The Bangladesh Rural Advancement Committee (Brac), FMO and a host of international partners have signed a groundbreaking investment to secure opportunities for a large number of Bangladesh’s micro-entrepreneurs. The local currency transaction worth US$180mn is the world’s first microfinance securitisation.
FMO’s CEO Arthur Arnolds states: “This investment extends the current economic limits for many of Bangladesh’s up and coming entrepreneurs. The deal is the first microfinance securitisation, and it is in local currency. FMO is keen to work with partners to introduce such tailored market innovations.”
Brac aims to alleviate poverty and create opportunities for many of these rural poor. It helps those at the lower end of the economic pyramid gain an economic foothold through microfinance. On the ground, Brac operates in all 64 of Bangladesh’s districts. With more than 100,000 employees and 5mn borrowers, Brac is one of the largest NGOs in the world.
The proceeds of the FMO-facilitated Tk12.6bn (US$180mn) securitisation enable Brac to serve a larger number of micro-entrepreneurs. By taking assets off the balance sheet, Brac is able to reduce its capital ratio and free-up resources for new loans.
This securitisation demonstrates that high-finance and economic development are not worlds apart. They have come together in Bangladesh’s microfinance sector. It involves the creation of a special purpose trust. This trust purchases Brac micro-credit receivables and issues certificates to investors, shifting these assets from Brac’s own balance sheet.
FMO will directly purchase one-third of the certificates.
Together with KfW, FMO is also guaranteeing another third bought by Citibank. The remaining certificates have been acquired by two other local banks and Citibank Bangladesh. By involving local commercial banks, FMO and partners are building a bridge to potential sources of additional finance in the future. RSA Capital is the deal’s lead arranger with FMO, Citigroup and KfW acting as co-lead arrangers.
All in all, FMO and co-investors are providing an aggregate of Tk12.6bn for Brac over a period of six years. Under the programme, Tk1bn will be disbursed every six months to Brac, with a maturity of one year.
Brac’s micro-credit receivables are in Bangladeshi taka (Tk). This securitisation is denominated in taka. A local currency transaction cuts out any currency mismatch and associated exchange risk to the local client.
Other risk mitigants have been put in place as well. Brac will replenish all non-performing loans in the trust and there is a 150% collateralisation of receivables.

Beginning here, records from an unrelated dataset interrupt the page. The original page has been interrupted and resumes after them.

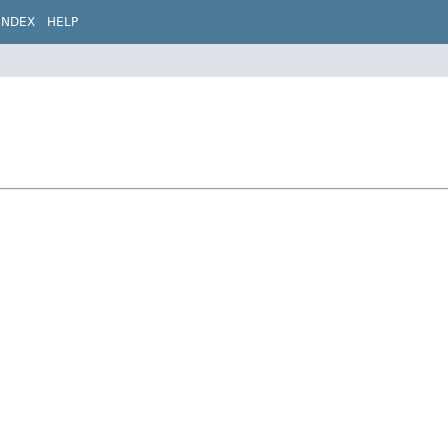
INDEX
HELP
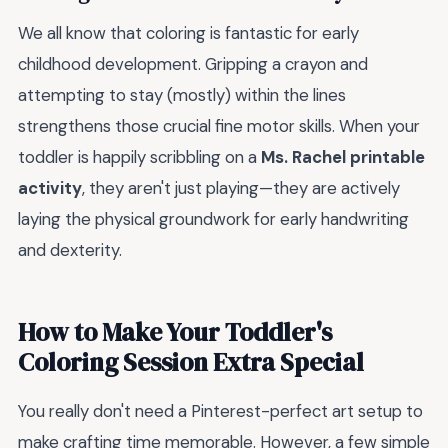
We all know that coloring is fantastic for early
childhood development. Gripping a crayon and
attempting to stay (mostly) within the lines
strengthens those crucial fine motor skills. When your
toddler is happily scribbling on a
Ms. Rachel printable
activity
, they aren't just playing—they are actively
laying the physical groundwork for early handwriting
and dexterity.
How to Make Your Toddler's
Coloring Session Extra Special
You really don't need a Pinterest-perfect art setup to
make crafting time memorable. However, a few simple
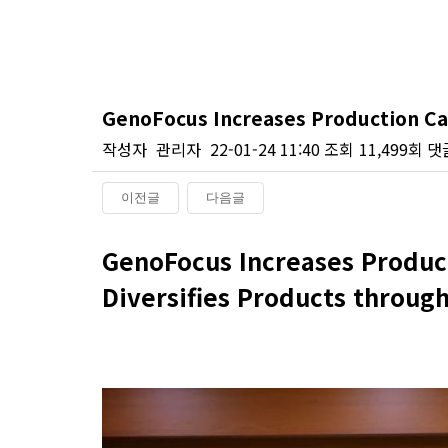
GenoFocus Increases Production Ca
작성자
관리자
22-01-24 11:40
조회
11,499회
댓
이전글
다음글
본문
GenoFocus Increases Produc
Diversifies Products throug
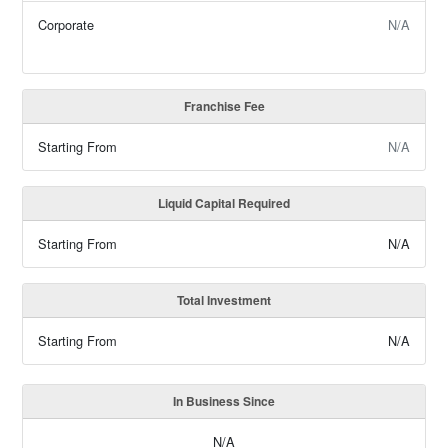
Corporate
N/A
Franchise Fee
Starting From
N/A
Liquid Capital Required
Starting From
N/A
Total Investment
Starting From
N/A
In Business Since
N/A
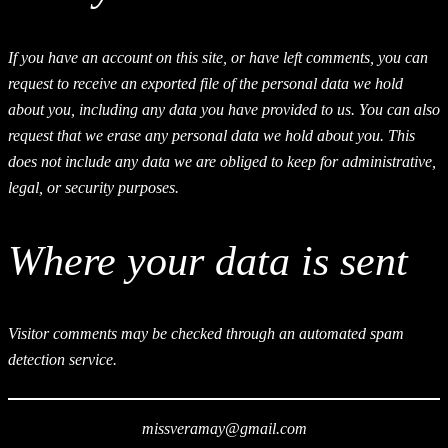
If you have an account on this site, or have left comments, you can
request to receive an exported file of the personal data we hold
about you, including any data you have provided to us. You can also
request that we erase any personal data we hold about you. This
does not include any data we are obliged to keep for administrative,
legal, or security purposes.
Where your data is sent
Visitor comments may be checked through an automated spam
detection service.
missveramay@gmail.com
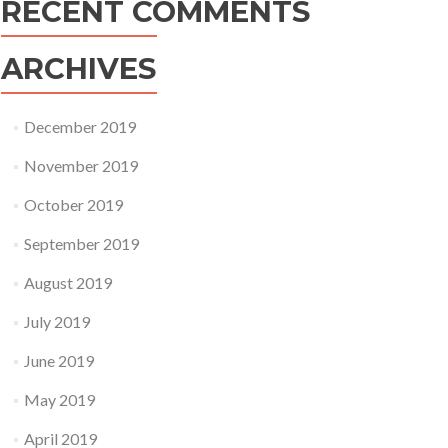
RECENT COMMENTS
ARCHIVES
December 2019
November 2019
October 2019
September 2019
August 2019
July 2019
June 2019
May 2019
April 2019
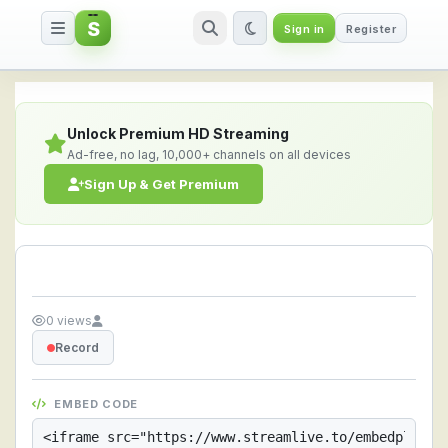
S
Sign in
Register
Streamlive.to - Live Streaming 
Unlock Premium HD Streaming
Ad-free, no lag, 10,000+ channels on all devices
Sign Up & Get Premium
0 views
Record
EMBED CODE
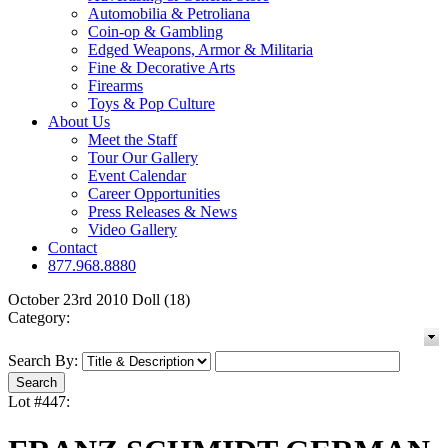
Automobilia & Petroliana
Coin-op & Gambling
Edged Weapons, Armor & Militaria
Fine & Decorative Arts
Firearms
Toys & Pop Culture
About Us
Meet the Staff
Tour Our Gallery
Event Calendar
Career Opportunities
Press Releases & News
Video Gallery
Contact
877.968.8880
October 23rd 2010 Doll (18)
Category:
Search By:
Lot #447:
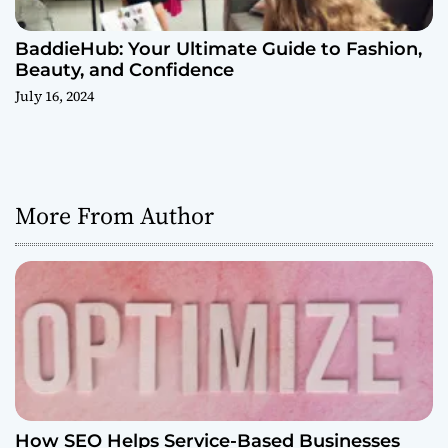
BaddieHub: Your Ultimate Guide to Fashion,
Beauty, and Confidence
July 16, 2024
More From Author
How SEO Helps Service-Based Businesses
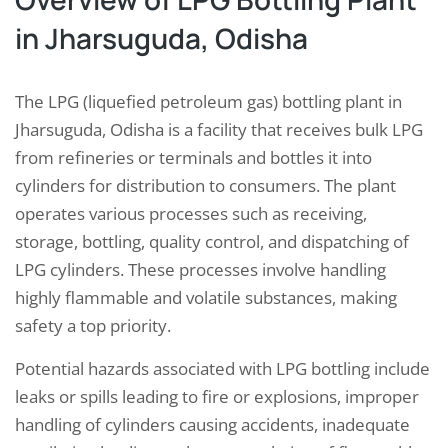
in Jharsuguda, Odisha
The LPG (liquefied petroleum gas) bottling plant in
Jharsuguda, Odisha is a facility that receives bulk LPG
from refineries or terminals and bottles it into
cylinders for distribution to consumers. The plant
operates various processes such as receiving,
storage, bottling, quality control, and dispatching of
LPG cylinders. These processes involve handling
highly flammable and volatile substances, making
safety a top priority.
Potential hazards associated with LPG bottling include
leaks or spills leading to fire or explosions, improper
handling of cylinders causing accidents, inadequate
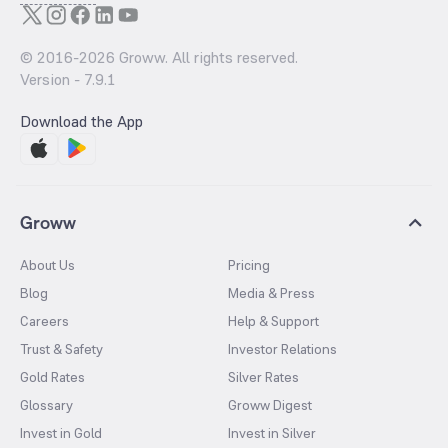
© 2016-
2026
Groww. All rights reserved.
Version -
7.9.1
Download the App
Groww
About Us
Pricing
Blog
Media & Press
Careers
Help & Support
Trust & Safety
Investor Relations
Gold Rates
Silver Rates
Glossary
Groww Digest
Invest in Gold
Invest in Silver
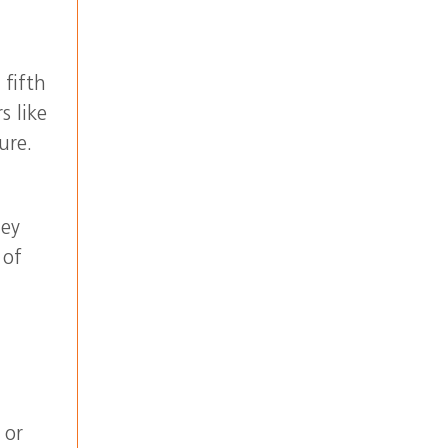
 fifth
s like
ure.
hey
 of
 or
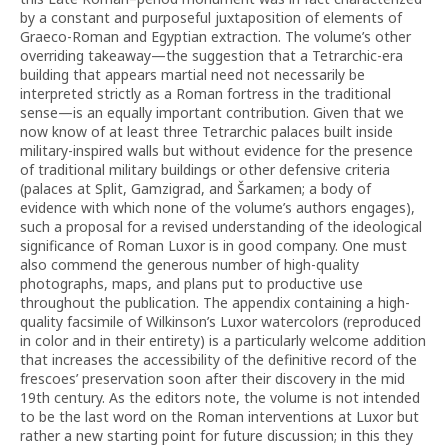
by a constant and purposeful juxtaposition of elements of
Graeco-Roman and Egyptian extraction. The volume’s other
overriding takeaway—the suggestion that a Tetrarchic-era
building that appears martial need not necessarily be
interpreted strictly as a Roman fortress in the traditional
sense—is an equally important contribution. Given that we
now know of at least three Tetrarchic palaces built inside
military-inspired walls but without evidence for the presence
of traditional military buildings or other defensive criteria
(palaces at Split, Gamzigrad, and Šarkamen; a body of
evidence with which none of the volume’s authors engages),
such a proposal for a revised understanding of the ideological
significance of Roman Luxor is in good company. One must
also commend the generous number of high-quality
photographs, maps, and plans put to productive use
throughout the publication. The appendix containing a high-
quality facsimile of Wilkinson’s Luxor watercolors (reproduced
in color and in their entirety) is a particularly welcome addition
that increases the accessibility of the definitive record of the
frescoes’ preservation soon after their discovery in the mid
19th century. As the editors note, the volume is not intended
to be the last word on the Roman interventions at Luxor but
rather a new starting point for future discussion; in this they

The Netherlands Development Finance Company (FMO) is the international development bank of the Netherlands. FMO invests risk capital in companies and financial institutions in developing countries.
FMO’s investment portfolio is €2.4bn and FMO is one of the largest bilateral development banks worldwide. “Thanks in part to its relationship with the Dutch government, FMO is able to take risks which commercial financiers are not – or not yet – prepared to take,” says the agency.